Dear Community,

I would appreciate your comments and suggestions on steps to follow for identification of mitochondrial genome in draft genome assemblies.

I have an assembly in which I observed a circularized contig. Then I did an online blast and found a mitochondrial hit for the same 62 % query coverage and 96% identity. Shall I assume this contig could be a mitochondrial genome ? But at the same time I couldn't use online blast for my other contigs as they were too big to accept by online server. Also I observed that local blast with ncbi nt was not an appropriate option which takes huge amount of time. Is there any alternate methods to explore the draft assembly and its identities ?

Appreciate your comments on the steps to follow.

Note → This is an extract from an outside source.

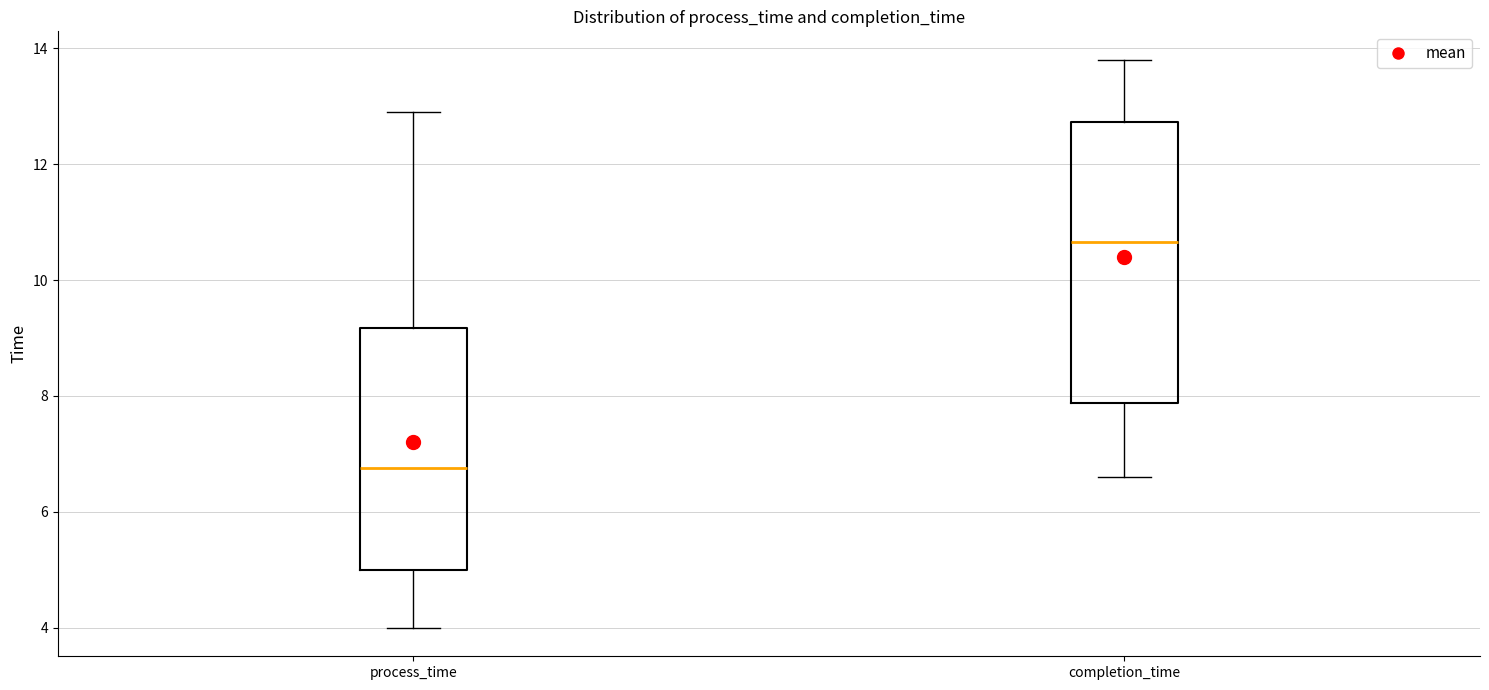

Reading left to right, read every box against the y-axis: the position of its median line, the range the box covers, and the ends of its whiskers. The values are not printed on the chart, so give them approximately, as read against the axis.

process_time: median 6.8, box 5.0 to 9.2, whiskers 4.0 to 13.0
completion_time: median 10.6, box 7.8 to 12.8, whiskers 6.6 to 13.8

Along with the solutions tried here, you might also want to give these tools a try:

https://github.com/ibe-uw/tiara - Tiara will tell you whether contigs are archaea, bacteria, prokarya, eukarya, organelle (mito or plastid)

You could run the contig through a mitochondrial genome annotation pipeline and see whether the contig contains all mitochondrial genes. Try uploading the contig to https://mitos.bioinf.uni-leipzig.de/

Typically mito contigs can be detected via coverage. Starting with adapter-trimmed Illumina reads, we use this specific script to assemble fungal mitochondria, using BBTools:

#First link reads as reads.fq.gz

kmercountexact.sh in=reads.fq.gz khist=khist_raw.txt peaks=peaks_raw.txt

primary=`grep "haploid_fold_coverage" peaks_raw.txt | sed "s/^.*\t//g"`
cutoff=$(( $primary * 3 ))

bbnorm.sh in=reads.fq.gz out=highpass.fq.gz pigz passes=1 bits=16 min=$cutoff target=9999999
reformat.sh in=highpass.fq.gz out=highpass_gc.fq.gz maxgc=0.45

kmercountexact.sh in=highpass_gc.fq.gz khist=khist_100.txt k=100 peaks=peaks_100.txt smooth ow smoothradius=1 maxradius=1000 progressivemult=1.06 maxpeaks=16 prefilter=2

mitopeak=`grep "main_peak" peaks_100.txt | sed "s/^.*\t//g"`

upper=$((mitopeak * 6 / 3))
lower=$((mitopeak * 3 / 7))
mcs=$((mitopeak * 3 / 4))
mincov=$((mitopeak * 2 / 3))

tadwrapper.sh in=highpass_gc.fq.gz out=contigs_intermediate_%.fa k=78,100,120 outfinal=contigs_intermediate.fa prefilter=2 mincr=$lower maxcr=$upper mcs=$mcs mincov=$mincov

bbduk.sh in=highpass.fq.gz ref=contigs_intermediate.fa outm=bbd005.fq.gz k=31 mm=f mkf=0.05

tadpole.sh in=bbd005.fq.gz out=contigs_bbd.fa prefilter=2 mincr=$((mitopeak * 3 / 8)) maxcr=$((upper * 2)) mcs=$mcs mincov=$mincov k=100 bm1=6

ln -s contigs_bbd.fa contigs.fa

Once it's assembled, if it came out in multiple contigs, you might get a better assembly by using Spades on the recruited reads.

To find mitochondrial contigs in an assembly, I do the following:
1) I align several mitochondrial genomes of close species to the assembly using Blastn.
2) Using a custom script I find contigs with more than 50% of sequence (in total) covered by matches to the reference mitochondrial genomes. I consider these contigs belonging to the mitochondrial genome.